Double Top Makes CADCHF Continue Downwards?

CADCHF Dropped Sharply through the Neckline Support, Validating the Double-top Formed
The Canadian dollar has tended to weaken against the Swiss Franc over the past few days. This is partly due to the phenomenon of friction between the Canadian government and truck drivers who reject the mandatory vaccine policy. Of course, truck drivers who are one of the stakeholders in the supply chain can disrupt the economy.
Meanwhile, investors tend to be cautious because the Bank of Canada will only announce its interest rate policy tomorrow. Switzerland is also experiencing inflation problems, where last week, the actual inflation data was still below economists' expectations and worse than the previous period, both monthly and annually.
Quick Recap on CADCHF
This pair is indeed one of the favorites for crosspair traders.

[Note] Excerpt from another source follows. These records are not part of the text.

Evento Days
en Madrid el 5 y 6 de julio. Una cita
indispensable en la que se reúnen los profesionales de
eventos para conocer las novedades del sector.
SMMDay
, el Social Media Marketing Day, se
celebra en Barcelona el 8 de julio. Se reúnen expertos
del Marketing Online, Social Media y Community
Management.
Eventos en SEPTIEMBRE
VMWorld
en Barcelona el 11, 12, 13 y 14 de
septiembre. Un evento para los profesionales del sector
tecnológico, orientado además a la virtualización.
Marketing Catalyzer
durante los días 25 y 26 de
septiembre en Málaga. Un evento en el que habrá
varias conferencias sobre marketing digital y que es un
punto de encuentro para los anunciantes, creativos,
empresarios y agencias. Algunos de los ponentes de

In addition to providing relatively good volatility, these pairs often form easily recognizable patterns.
Let's dive in a little deeper to see how CAD/CHF fare on multiple timeframes:
CAD/CHF Monthly Technical Analysis
The monthly timeframe of the CADCHF shows a fairly strong bearish sentiment, where the price shows a declining structure and is coupled with the confirmation of the 50 and 100 MA lines which are above the price. Last month's candle closed weakly bullish above support and the January candle has crossed the upper limit of the previous month. But managed to bounce back, held back by the 100 MA line. Let's see how the monthly candle CADCHF closes in the next 6 days.
CAD/CHF Weekly Technical Analysis
On a weekly basis, the pair is ranging with a bearish tendency. The price has rejected the 0.73500 area which makes this area a very strong resistance. Even last week, the CADCHF closed bearish past the lower limit of the previous week's level. Now there is a possibility that the CADCHF will decline towards weekly support.
CAD/CHF Daily Technical Analysis
The daily timeframe shows a double top pattern where the price failed to break through 0.73500 as a strong resistance. In fact, the price has already crossed the support around 0.72700 which is also the neckline of the double top that was formed. This adds confirmation of the dominance of the sellers in this pair.
Trading idea for CAD/CHF
The double top pattern is more clearly seen on H4, where the price which has broken the neckline has also broken the up-trendline that was formed since the end of last December. Now the CADCHF seems ready to retest the confluence area to continue its decline.
Order: Sell Limit
Entry: 0.72720
Stop Loss: 0.73000
Target 1: 0.72400 (50% + BE)
Target 2: 0.71800 (25%)
Target 3: 0.71200 (25%)
Total risk: Max 1-2% Equity (Medium Risk Setup)
Reason: Double top bearish structure, break and retest confluence area and MA 100
Investors are still waiting for the Bank of Canada's interest rate decision to be released tomorrow. There is no confirmation or hint whether the BoC will change the interest rate from 0.25%. The Canadian government, which requires vaccines for the public, has met with strong protests from truck drivers who refuse to vaccinate. The truck drivers' protests certainly disrupted Canada's supply chain and hampered the economy in a short time.
Switzerland will also just announce the trade balance tomorrow. However, the consensus expects the result to be lower than the previous period.
However, technically we can identify the pattern that is forming and maybe we can anticipate a retest of the CADCHF to fall further, at least to the weekly support area.